If that decision terrified me, what happened next advanced to deer-in-the-headlights paralysis. As I signed up for the event – which would be the last event of the meet – I was informed that the required dive was a …
…back dive!
The high dive is ten feet up, but a hundred feet down. Or at least that’s how it looks from up there through the clouds. For my first dive – and possibly last one of my life – I would have to teeter on the end of the springboard, jump up into the stratosphere, tilt blindly backward, fall, and hope to enter the water at something approaching the vertical. It hurts to hit the water wrong from one meter. But hitting the water wrong from way up there can knock you unconscious and dislocate joints.
After that, I just filled in a series of easy one-meter dives in all categories. Front 1 ½ somersault, pike position. Front dive layout with a half twist. Back somersault, layout. Reverse somersault, tuck position. Inward dive, pike position. No, wait – layout. What the hell. I’m going to be dead after the first dive anyway. I had never attempted any of these dives off the high board in my life.
The next hour and a half crept by. I shivered on the bench, and not from cold. One of the guys sidled up and asked, “Coach says you’re going to do the high dive. Is that true?”
“Yeah,” I peeped.
“Have you ever dove high dive before?”
“No.”
He stared at me for a moment, open mouthed, then said, “Gawd! Talk about brass balls!”
That little shot of admiration perked me up just a bit.
Finally, the moment for the last event arrived. They save the high dive for last because it is the most spectacular event. (Actually, it’s the only event in a sport that consists of crawling through water that can be remotely described as “spectacular.”) I think they do that in part to encourage as many people as possible to stay for the entire meet.

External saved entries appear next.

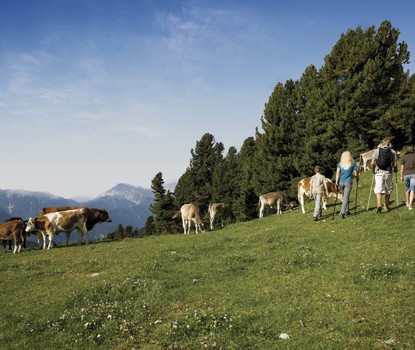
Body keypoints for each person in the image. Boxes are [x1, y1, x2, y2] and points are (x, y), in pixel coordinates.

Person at [370, 139, 398, 213]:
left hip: (378, 171)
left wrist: (373, 170)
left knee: (378, 188)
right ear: (389, 144)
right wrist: (395, 169)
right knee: (388, 188)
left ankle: (379, 202)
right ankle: (386, 205)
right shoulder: (393, 152)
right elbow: (394, 164)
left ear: (382, 144)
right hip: (388, 172)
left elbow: (372, 163)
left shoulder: (377, 151)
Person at [335, 151, 359, 219]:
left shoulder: (340, 164)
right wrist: (357, 178)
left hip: (341, 182)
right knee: (345, 197)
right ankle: (342, 212)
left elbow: (337, 173)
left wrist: (336, 182)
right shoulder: (353, 164)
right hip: (348, 182)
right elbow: (356, 174)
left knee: (345, 196)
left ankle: (347, 210)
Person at [400, 145, 415, 210]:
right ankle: (411, 205)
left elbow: (402, 168)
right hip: (414, 174)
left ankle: (407, 201)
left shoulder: (403, 158)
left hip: (406, 175)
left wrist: (401, 176)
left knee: (407, 188)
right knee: (412, 189)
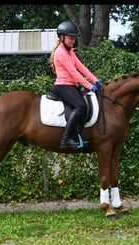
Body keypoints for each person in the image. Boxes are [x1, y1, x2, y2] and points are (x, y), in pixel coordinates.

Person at [49, 20, 103, 149]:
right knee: (81, 106)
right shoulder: (60, 52)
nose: (73, 41)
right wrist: (90, 86)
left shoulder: (70, 51)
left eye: (74, 39)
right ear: (62, 38)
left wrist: (96, 80)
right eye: (70, 38)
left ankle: (80, 134)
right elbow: (73, 72)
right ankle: (66, 139)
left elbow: (81, 67)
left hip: (71, 85)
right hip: (63, 86)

This event promised to be not only spectacular, but humorous and death-defying all at once. There would be a dozen or more skilled divers wowing the crowd interspersed with the University of Portland version of an aquatic rodeo clown for comic relief. I briefly wondered where to pick up my red nose, flappy shoes and honky horn.
They pulled aside the lane dividers. Crowds of spectators lined the bleachers. A hush descended as the announcer proclaimed the final event over the PA system.
“Ladies and Gentlemen! We are ready for the final event, the men’s 3-meter springboard diving. Diving for UCLA, Jose Rodriguez. Diving for the University of Portland, Lloyd Sparks.”
Then silence.
I waited, breathless, for him to call out the names of the other divers.
“Required dive – back dive. First diver: Jose Rodriguez.”
That was it. No more divers. Only the two of us had entered the high dive. If I could just manage to fall off the board six times, I’d take 2nd Place! I couldn’t believe my luck!
I don’t know why no one else had entered. Perhaps they all figured there was no point. It wouldn’t change the team standings. Perhaps some of them chickened out. Perhaps they all just wanted to go home and said the hell with it.
But I got up on the board and did my best, performing all six dives without killing myself, and took second place. My score wasn’t even that far behind Jose’s either and I found myself thinking that if I had just tried a few harder dives, I might have won the gold.
Ever since that day, I’ve never hesitated to try for something I wanted just because I thought I would probably fail. I even look back on my failures with pride, knowing the courage it took just to try.
The Takeaway
I’ve come to the conviction that the only way to build true confidence is through accomplishment. All the positive self-talk won’t substitute for knowing in your heart that you had the courage to risk failure and try something hard. Even when you fail, you come away with the knowledge that at least you had the courage to try when others didn’t.
Conquering fear is one of the best things you can do for yourself.
Far better is it to dare mighty things, to win glorious triumphs, even though checkered by failure... than to rank with those poor spirits who neither enjoy nor suffer much, because they live in a gray twilight that knows not victory nor defeat.